Según el gobierno, Hanssen dio al gobierno de la Unión Soviética y luego al de Rusia información secreta y recibió en pago 1,4 millones de dólares en efectivo y diamantes.

Hanssen "traicionó a su país y a sus compatriotas, se cubrió de ignominia y pasará el resto de su vida bajo custodia", afirmó el fiscal federal Kenneth Nelson.

Robert Hanssen, de 57 años y quien trabajó durante 25 años para la Oficina Federal de Investigaciones (FBI), admitió su culpabilidad en 15 de los 21 cargos imputados como parte de un acuerdo con los fiscales, lo que evita, por ahora, que se pida la pena de muerte.

El abogado Plato Cacheris, que representa al espía, ha revelado que sus actividades de espionaje comenzaron en 1979, y no en 1985 como hasta ahora se había informado, pero aclaró que "fueron intermitentes, con una pausa entre 1992 y 1999".

Nelson ha advertido que durante los próximos seis meses Hanssen será sometido a nuevos interrogatorios, en los que se usará el detector de mentiras, para que las agencias de seguridad de EEUU evalúen el daño causado por la información que Hanssen pasó a los rusos.

"Si él no coopera plenamente, el gobierno dará por terminado el acuerdo, podrá usar cualquier declaración que él haya hecho para procesarlo y podrá solicitar la máxima pena que estipula la ley para sus crímenes", agregó el fiscal.

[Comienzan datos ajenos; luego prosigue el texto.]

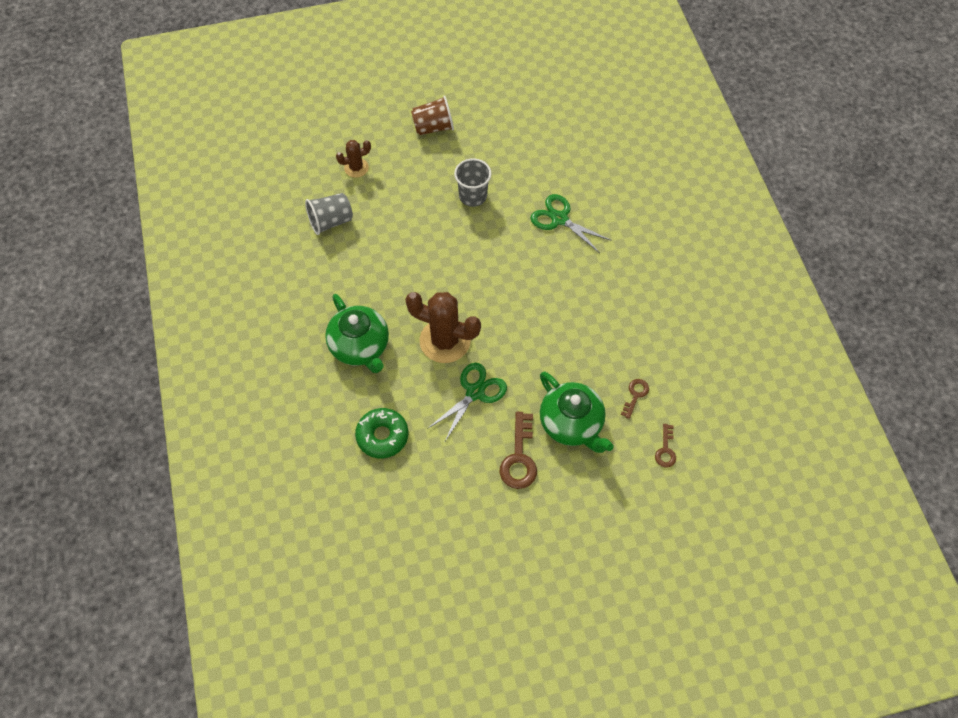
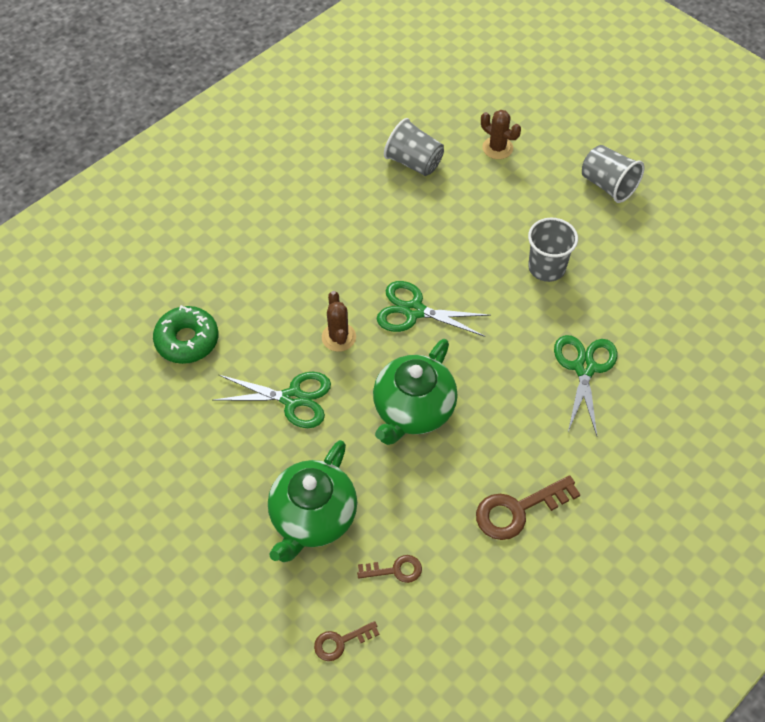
camera: 60 degrees right, 5 degrees down
green teapot [325,294,389,373] -> green teapot moved to [373,339,458,445]
brown cactus [405,292,481,363] -> brown cactus [322,291,356,352], size x0.53
brown cup [411,96,454,135] -> grey cup [582,145,645,203]
brown key [500,412,537,489] -> brown key moved to [476,475,581,540]
none -> green scissors [377,281,491,337]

La pena máxima por 14 de los delitos que Hanssen admitió es la pena de muerte.

Sin embargo, el defensor Cacheris ha dicho que bajo el acuerdo con la fiscalía "la pena de muerte ya no es una opción en este caso".

"Hanssen no tendrá la posibilidad de libertad vigilada, y no podrá obtener beneficio económico alguno -sea por libros o publicidad- derivado de su historia", ha indicado Nelson.

Bajo los términos del acuerdo, Hannsen no puede escribir, o ayudar en la escritura de libros, artículos o la producción de películas o documentales, o entrevistas con escritores o medios de prensa sin un permiso del FBI que asegure que sus revelaciones no pondrían en peligro la seguridad nacional.

Cualquier dinero recaudado de esas actividades irá al gobierno de EEUU.

La donación del dinero

Hanssen "ha renunciado a todo reclamo sobre su pensión del gobierno, excepto por la porción que se entregará a su esposa si ésta colabora plenamente con el gobierno".

Bajo el acuerdo con la fiscalía la familia de Hanssen conservará su casa en Vienna (Virginia) y los tres vehículos que posee, y su esposa Bonnie cobrará parte de la pensión del FBI en la medida en que siga cooperando con las autoridades.

Bonnie Hanssen declaró a los investigadores que su esposo le dijo en 1979 que estaba pasando información a los soviéticos, pero lo explicó como parte de un esfuerzo para engañar a los espías de Moscú.

Según Bonnie, su esposo prometió que no continuaría con el doble juego y, a instancias de un sacerdote el devoto católico donó a una obra de beneficencia el dinero que había recibido de los soviéticos.

Las autoridades han indicado que no tienen razones para creer que Bonnie Hanssen, madre de los seis hijos del espía, ha mentido y no ha habido intentos de acusarla a ella por crimen alguno.

También forma parte del acuerdo con la fiscalía que Hanssen entregue el dinero "y cualquier otro beneficio que haya recibido" de Rusia, dijo Nelson.

Las autoridades detuvieron a Hanssen en febrero pasado en un parque de Virginia después de que, según la policía, dejara un paquete debajo de un puente de madera.

Los investigadores afirman que ése era el sitio donde Hanssen tenía arreglada la entrega de documentos a su contacto ruso.

El director de la Agencia Central de Inteligencia (CIA), George Tenet, era partidario de que no se ejecutara a Hanssen, por la información que éste puede brindar sobre las operaciones clandestinas de Rusia, mientras que el secretario de Defensa, Donald Rumsfeld, sí favorecía esa posibilidad, según fuentes allegadas al caso.